Fiscal Year: The Company's operations are based on a fifty-two or fifty-three
week fiscal year ending on the Saturday closest to June 30. Fiscal years 1998
and 1997 each consisted of 52 weeks and 1999 consisted of 53 weeks.
- --------------------------------------------------------------------------------
NOTE B -- ACCOUNTS RECEIVABLE
Delta Mills Marketing assigns a substantial portion of its trade accounts
receivable to a bank under a factor agreement. The assignment of these
receivables is primarily without recourse, provided that customer orders are
approved by the bank prior to shipment of goods, up to a maximum for each
individual account.
The Company's accounts receivable are due from many customers that market and
produce apparel, home furnishings and other products, and from department stores
and specialty apparel retailers located throughout the United States. The many
customers represented in the Company's accounts receivable limits to a certain
extent the concentration of credit risk. The Company generally does not require
collateral for its accounts receivable.

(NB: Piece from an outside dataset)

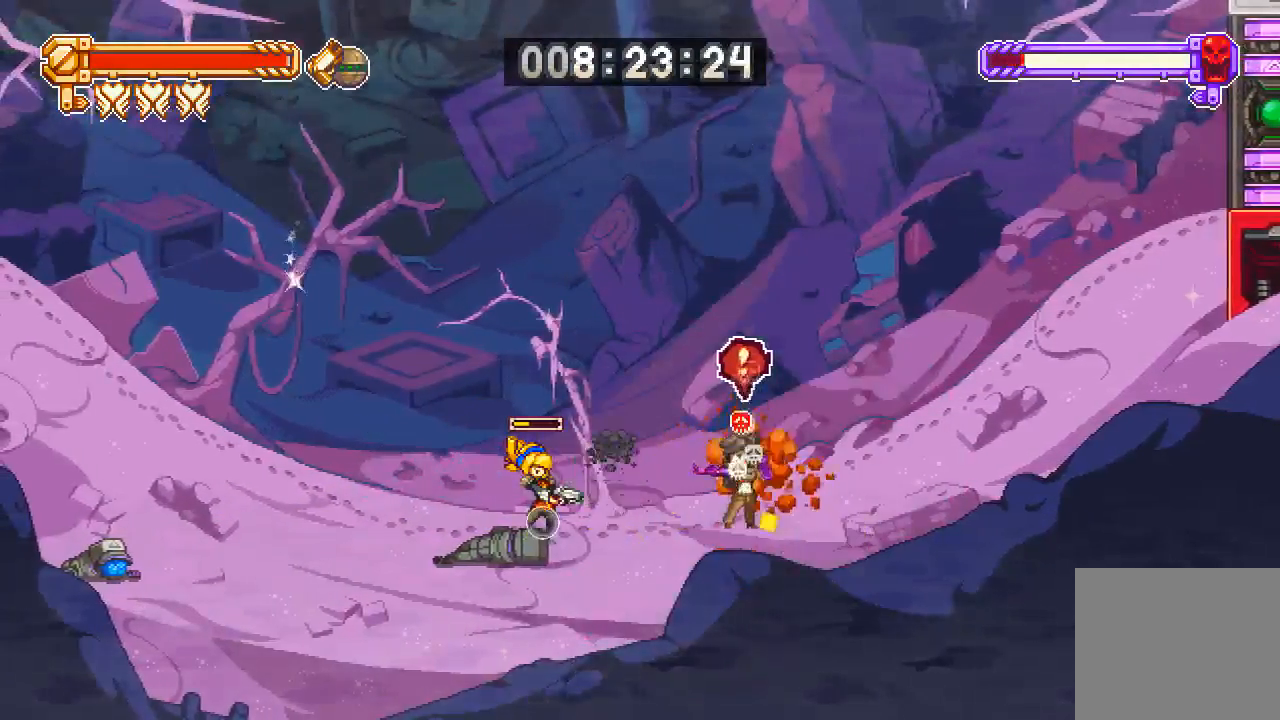
{"dt_ms": 500, "buttons": ["SQUARE", "DPAD_LEFT"], "left_stick": "center", "right_stick": "center", "events": [[17, "TRIANGLE", "down"], [83, "TRIANGLE", "up"], [150, "SQUARE", "down"], [250, "SQUARE", "up"], [350, "SQUARE", "down"], [483, "DPAD_LEFT", "down"]]}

One customer accounted for 15%, 12%, and
15% of sales for fiscal years 1999, 1998 and 1997, respectively.
14
<PAGE>
- --------------------------------------------------------------------------------
- --------------------------------------------------------------------------------
NOTE C -- INVENTORIES
As of July 3, 1999 and June 27, 1998, cost for certain inventories at Delta
Apparel and Duck Head Apparel is determined under the LIFO method representing
41% and 44%, respectively, of the cost of consolidated inventories. The balance
of the cost of consolidated inventories is determined under the FIFO method. If
these inventories had been determined by the FIFO method, they would have been
approximately the same as the reported amounts.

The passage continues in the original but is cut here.